▶ What you have to do: Extract the lines of the material below, starting at the line that contains "FILE - A large" and stopping after the line that contains "business, non-profit and civic organizations.", and copy them unchanged. Leave the pictures out of your answer.

▶ Source data:
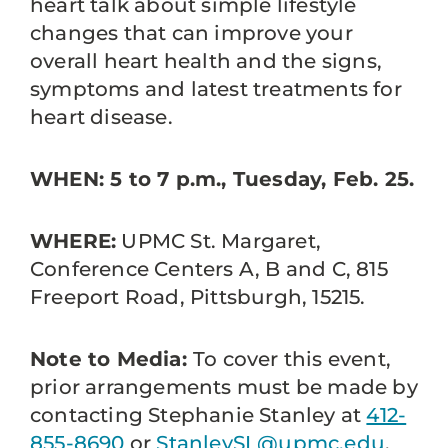
heart talk about simple lifestyle
changes that can improve your
overall heart health and the signs,
symptoms and latest treatments for
heart disease.
WHEN: 5 to 7 p.m., Tuesday, Feb. 25.
WHERE:
UPMC St. Margaret,
Conference Centers A, B and C, 815
Freeport Road, Pittsburgh, 15215.
Note to Media:
To cover this event,
prior arrangements must be made by
contacting Stephanie Stanley at
412-
855-8690
or
StanleySL@upmc.edu
.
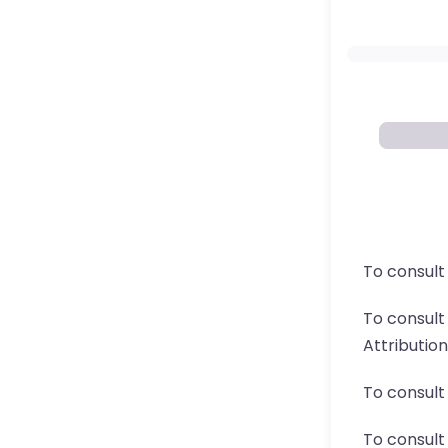
To consult
To consul
Attributio
To consult
To consult 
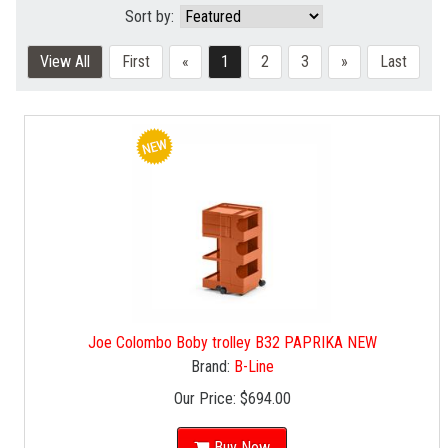
Sort by:
View All
First
«
1
2
3
»
Last
Joe Colombo Boby trolley B32 PAPRIKA NEW
Brand:
B-Line
Our Price:
$694.00
Buy Now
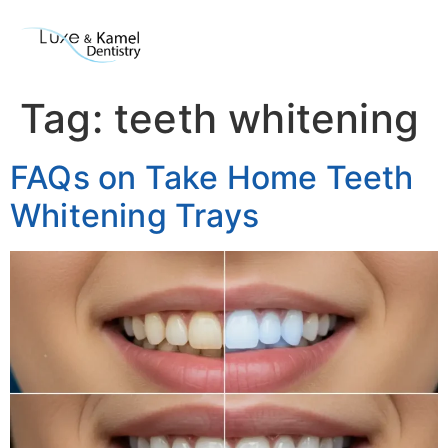
Tag:
teeth whitening
FAQs on Take Home Teeth
Whitening Trays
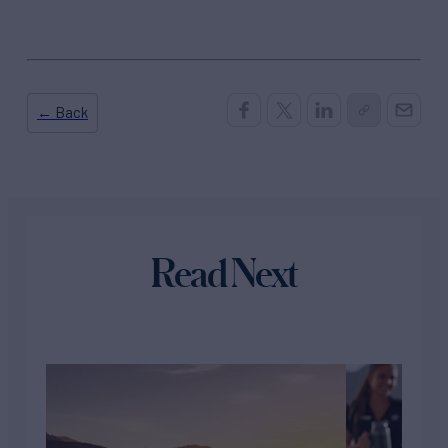
← Back
Read Next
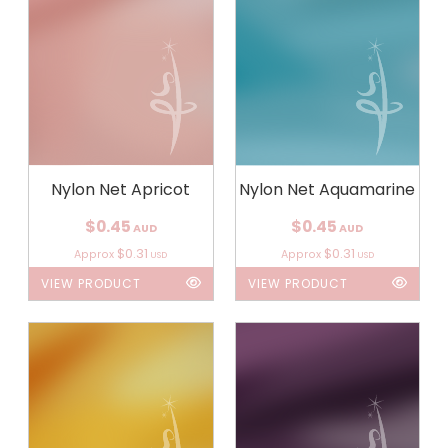
Nylon Net Apricot
Nylon Net Aquamarine
$0.45
$0.45
AUD
AUD
$0.31
$0.31
Approx
Approx
USD
USD
VIEW PRODUCT
VIEW PRODUCT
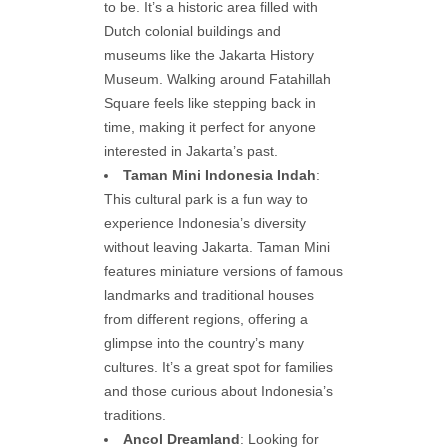
to be. It’s a historic area filled with
Dutch colonial buildings and
museums like the Jakarta History
Museum. Walking around Fatahillah
Square feels like stepping back in
time, making it perfect for anyone
interested in Jakarta’s past.
Taman Mini Indonesia Indah
:
This cultural park is a fun way to
experience Indonesia’s diversity
without leaving Jakarta. Taman Mini
features miniature versions of famous
landmarks and traditional houses
from different regions, offering a
glimpse into the country’s many
cultures. It’s a great spot for families
and those curious about Indonesia’s
traditions.
Ancol Dreamland
: Looking for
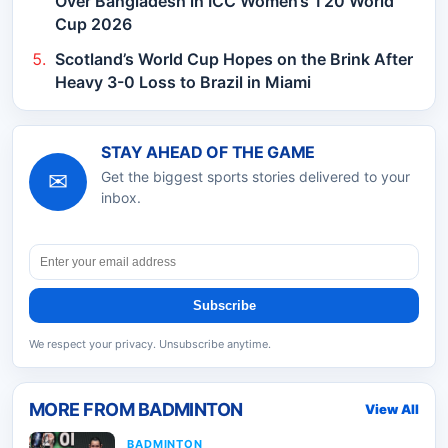
Over Bangladesh in ICC Women’s T20 World
Cup 2026
Scotland’s World Cup Hopes on the Brink After
Heavy 3-0 Loss to Brazil in Miami
STAY AHEAD OF THE GAME
✉
Get the biggest sports stories delivered to your
inbox.
Subscribe
We respect your privacy. Unsubscribe anytime.
MORE FROM
BADMINTON
View All
BADMINTON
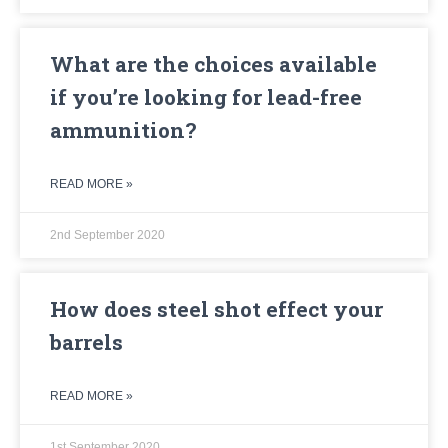
What are the choices available
if you’re looking for lead-free
ammunition?
READ MORE »
2nd September 2020
How does steel shot effect your
barrels
READ MORE »
1st September 2020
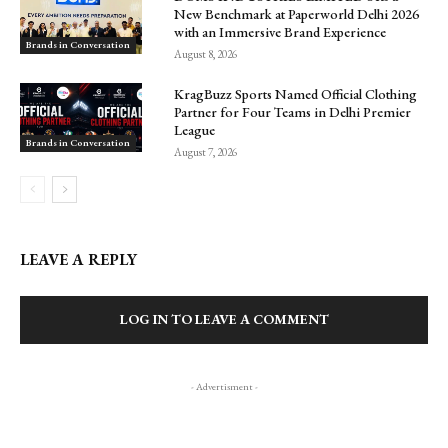
New Benchmark at Paperworld Delhi 2026
with an Immersive Brand Experience
Brands in Conversation
August 8, 2026
KragBuzz Sports Named Official Clothing
Partner for Four Teams in Delhi Premier
League
Brands in Conversation
August 7, 2026
LEAVE A REPLY
LOG IN TO LEAVE A COMMENT
- Advertisment -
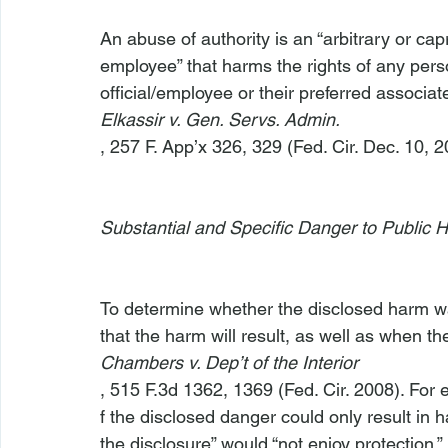
An abuse of authority is an “arbitrary or capr
employee” that harms the rights of any perso
official/employee or their preferred associate
Elkassir v. Gen. Servs. Admin.
, 257 F. App’x 326, 329 (Fed. Cir. Dec. 10, 20
Substantial and Specific Danger to Public H
To determine whether the disclosed harm was 
that the harm will result, as well as when t
Chambers v. Dep’t of the Interior
, 515 F.3d 1362, 1369 (Fed. Cir. 2008). For 
f the disclosed danger could only result in 
the disclosure” would “not enjoy protection.” 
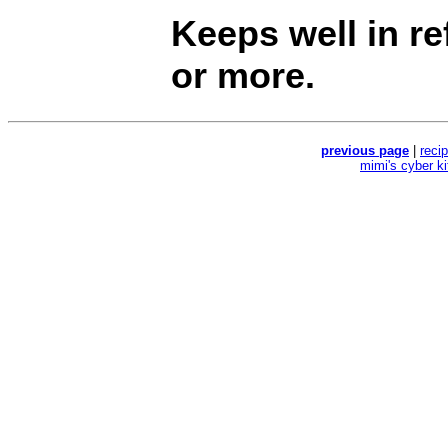
Keeps well in re
or more.
previous page
|
reci
mimi's cyber k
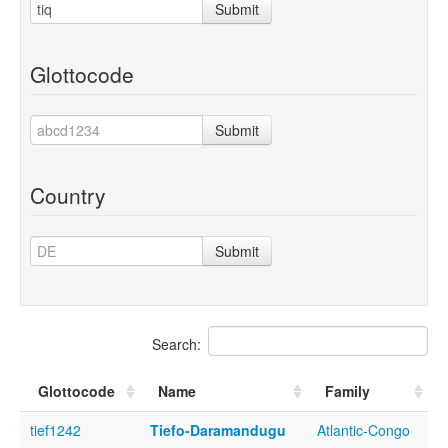
Submit
Glottocode
Submit
Country
Submit
Search:
Glottocode
Name
Family
tief1242
Tiefo-Daramandugu
Atlantic-Congo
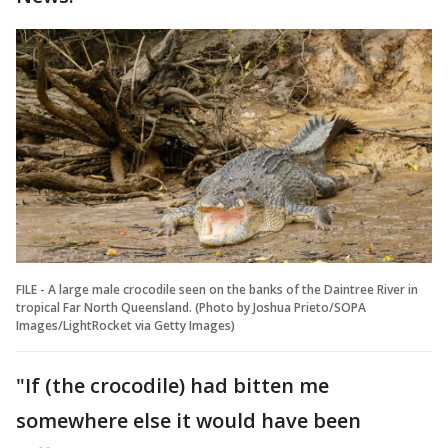
FILE - A large male crocodile seen on the banks of the Daintree River in
tropical Far North Queensland. (Photo by Joshua Prieto/SOPA
Images/LightRocket via Getty Images)
"If (the crocodile) had bitten me
somewhere else it would have been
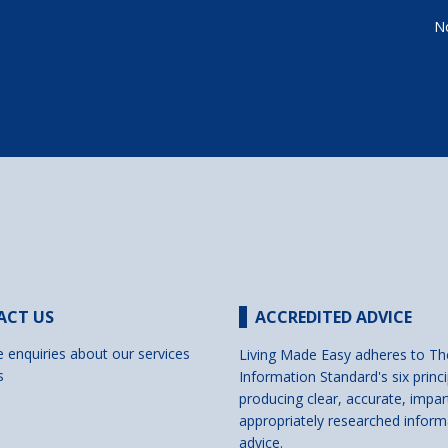
No
ACT US
ACCREDITED ADVICE
e enquiries about our services
Living Made Easy adheres to Th
s
Information Standard's six princi
producing clear, accurate, impar
appropriately researched inform
advice.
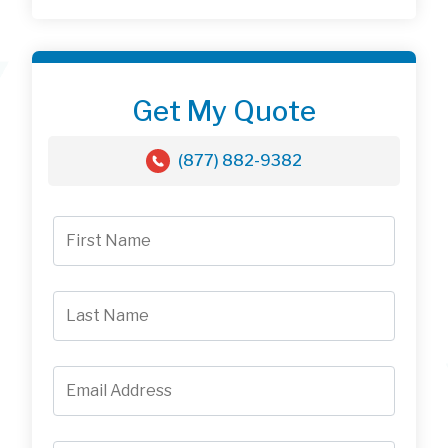
Get My Quote
(877) 882-9382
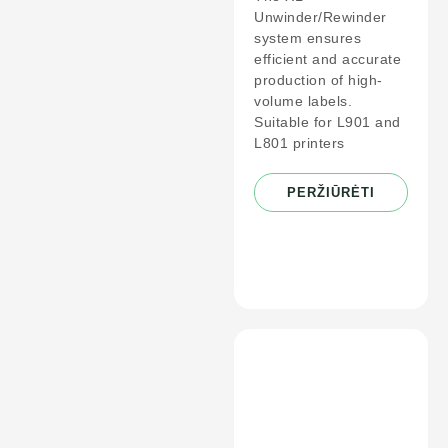
Unwinder/Rewinder
system ensures
efficient and accurate
production of high-
volume labels.
Suitable for L901 and
L801 printers
PERŽIŪRĖTI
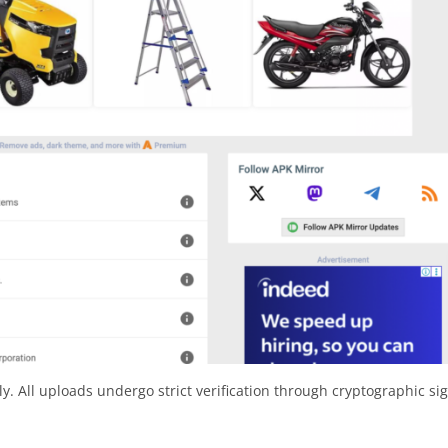
y. All uploads undergo strict verification through cryptographic si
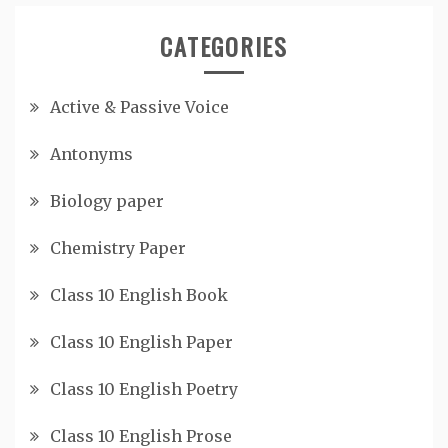
CATEGORIES
Active & Passive Voice
Antonyms
Biology paper
Chemistry Paper
Class 10 English Book
Class 10 English Paper
Class 10 English Poetry
Class 10 English Prose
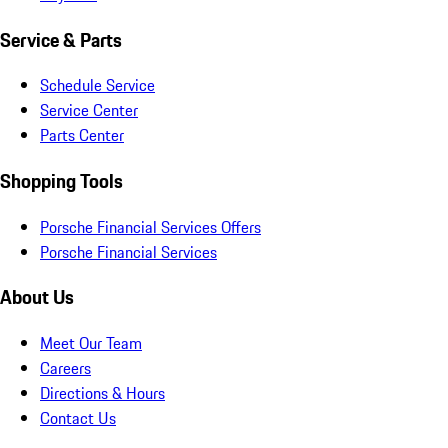
Service & Parts
Schedule Service
Service Center
Parts Center
Shopping Tools
Porsche Financial Services Offers
Porsche Financial Services
About Us
Meet Our Team
Careers
Directions & Hours
Contact Us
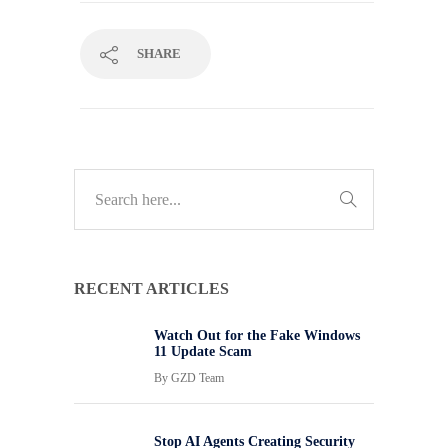
SHARE
RECENT ARTICLES
Watch Out for the Fake Windows
11 Update Scam
By
GZD Team
Stop AI Agents Creating Security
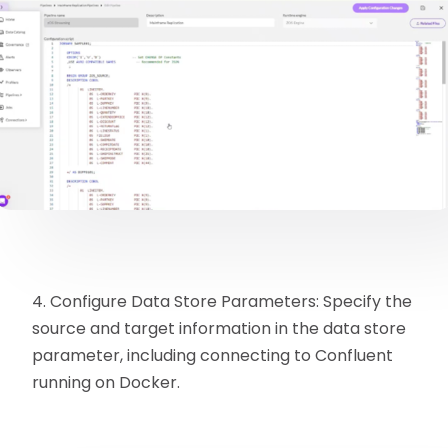
4. Configure Data Store Parameters: Specify the
source and target information in the data store
parameter, including connecting to Confluent
running on Docker.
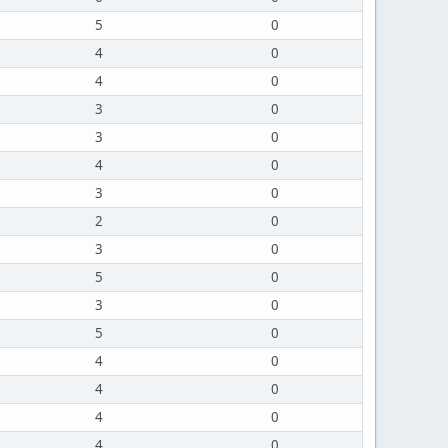
5
0
4
0
4
0
3
0
3
0
4
0
3
0
2
0
3
0
5
0
3
0
5
0
4
0
4
0
4
0
4
0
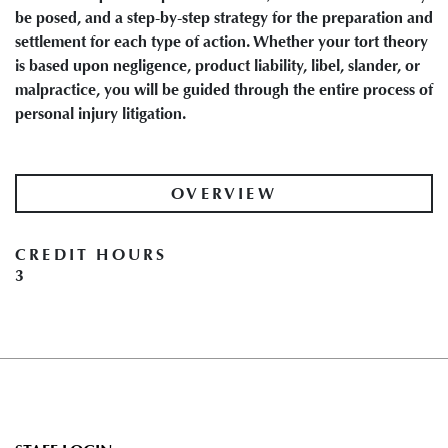
be posed, and a step-by-step strategy for the preparation and
settlement for each type of action. Whether your tort theory
is based upon negligence, product liability, libel, slander, or
malpractice, you will be guided through the entire process of
personal injury litigation.
OVERVIEW
CREDIT HOURS
3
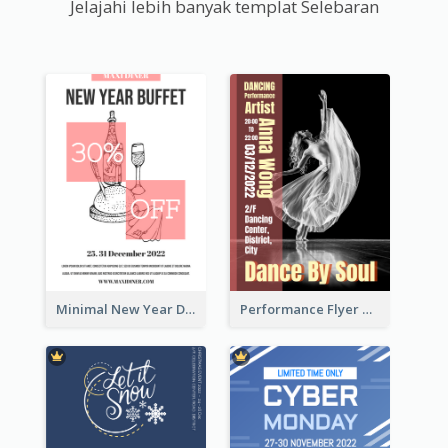
Jelajahi lebih banyak templat Selebaran
Minimal New Year Dinning Promotion Design Idea
Performance Flyer With Monochrome Photo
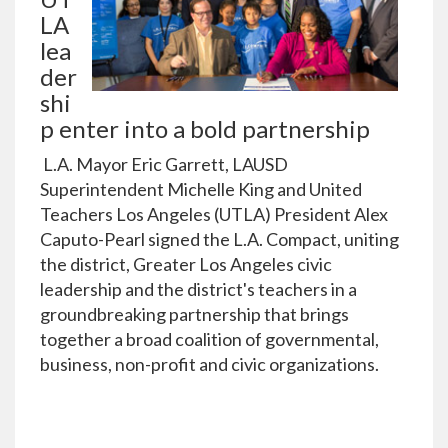
LA
lea
der
shi
p enter into a bold partnership
L.A. Mayor Eric Garrett, LAUSD
Superintendent Michelle King and United
Teachers Los Angeles (UTLA) President Alex
Caputo-Pearl signed the L.A. Compact, uniting
the district, Greater Los Angeles civic
leadership and the district's teachers in a
groundbreaking partnership that brings
together a broad coalition of governmental,
business, non-profit and civic organizations.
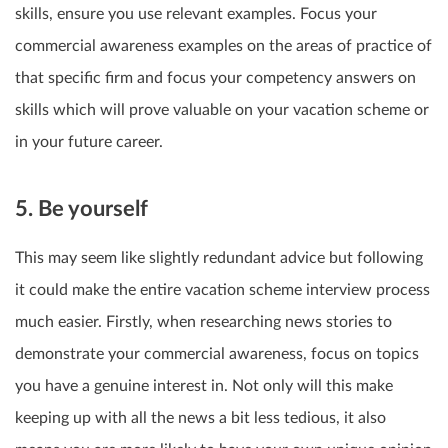
skills, ensure you use relevant examples. Focus your
commercial awareness examples on the areas of practice of
that specific firm and focus your competency answers on
skills which will prove valuable on your vacation scheme or
in your future career.
5. Be yourself
This may seem like slightly redundant advice but following
it could make the entire vacation scheme interview process
much easier. Firstly, when researching news stories to
demonstrate your commercial awareness, focus on topics
you have a genuine interest in. Not only will this make
keeping up with all the news a bit less tedious, it also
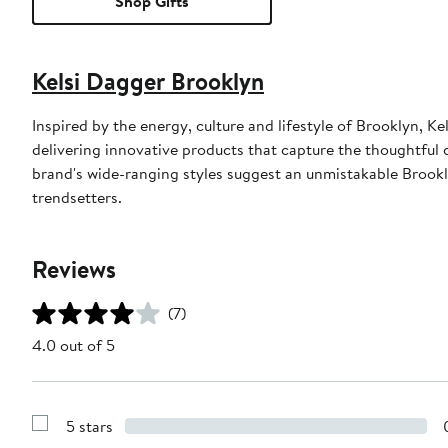
Shop Gifts
Kelsi Dagger Brooklyn
Inspired by the energy, culture and lifestyle of Brooklyn,
delivering innovative products that capture the thoughtful 
brand's wide-ranging styles suggest an unmistakable Brookl
trendsetters.
Reviews
(7)
4.0 out of 5
5 stars
Show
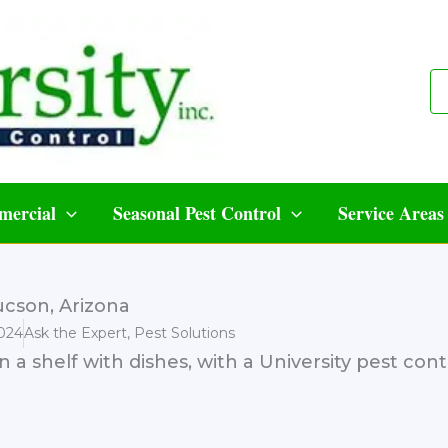
ercial
Seasonal Pest Control
Service Areas
cson, Arizona
024
Ask the Expert
,
Pest Solutions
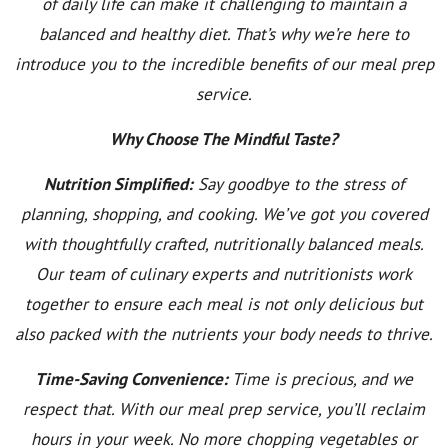
of daily life can make it challenging to maintain a
balanced and healthy diet. That’s why we’re here to
introduce you to the incredible benefits of our meal prep
service.
Why Choose The Mindful Taste?
Nutrition Simplified:
Say goodbye to the stress of
planning, shopping, and cooking. We’ve got you covered
with thoughtfully crafted, nutritionally balanced meals.
Our team of culinary experts and nutritionists work
together to ensure each meal is not only delicious but
also packed with the nutrients your body needs to thrive.
Time-Saving Convenience:
Time is precious, and we
respect that. With our meal prep service, you’ll reclaim
hours in your week. No more chopping vegetables or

▶ Finished task:
FILE - A large male crocodile seen on the banks of the Daintree River in
tropical Far North Queensland. (Photo by Joshua Prieto/SOPA
Images/LightRocket via Getty Images)
"If (the crocodile) had bitten me
somewhere else it would have been
No
ACT US
ACCREDITED ADVICE
e enquiries about our services
Living Made Easy adheres to Th
s
Information Standard's six princi
producing clear, accurate, impar
appropriately researched inform
advice.
Get My Quote
(877) 882-9382
Unwinder/Rewinder
system ensures
efficient and accurate
production of high-
volume labels.
Suitable for L901 and
L801 printers
PERŽIŪRĖTI
y. All uploads undergo strict verification through cryptographic si
CATEGORIES
Active & Passive Voice
Antonyms
Biology paper
Chemistry Paper
Class 10 English Book
Class 10 English Paper
Class 10 English Poetry
Class 10 English Prose
Service & Parts
Schedule Service
Service Center
Parts Center
Shopping Tools
Porsche Financial Services Offers
Porsche Financial Services
About Us
Meet Our Team
Careers
Directions & Hours
Contact Us
SHARE
RECENT ARTICLES
Watch Out for the Fake Windows
11 Update Scam
By
GZD Team
Stop AI Agents Creating Security
4. Configure Data Store Parameters: Specify the
source and target information in the data store
parameter, including connecting to Confluent
running on Docker.
5
0
4
0
4
0
3
0
3
0
4
0
3
0
2
0
3
0
5
0
3
0
5
0
4
0
4
0
4
0
4
0
be posed, and a step-by-step strategy for the preparation and
settlement for each type of action. Whether your tort theory
is based upon negligence, product liability, libel, slander, or
malpractice, you will be guided through the entire process of
personal injury litigation.
OVERVIEW
CREDIT HOURS
3
Jelajahi lebih banyak templat Selebaran
Minimal New Year Dinning Promotion Design Idea
Performance Flyer With Monochrome Photo
LA
lea
der
shi
p enter into a bold partnership
L.A. Mayor Eric Garrett, LAUSD
Superintendent Michelle King and United
Teachers Los Angeles (UTLA) President Alex
Caputo-Pearl signed the L.A. Compact, uniting
the district, Greater Los Angeles civic
leadership and the district's teachers in a
groundbreaking partnership that brings
together a broad coalition of governmental,
business, non-profit and civic organizations.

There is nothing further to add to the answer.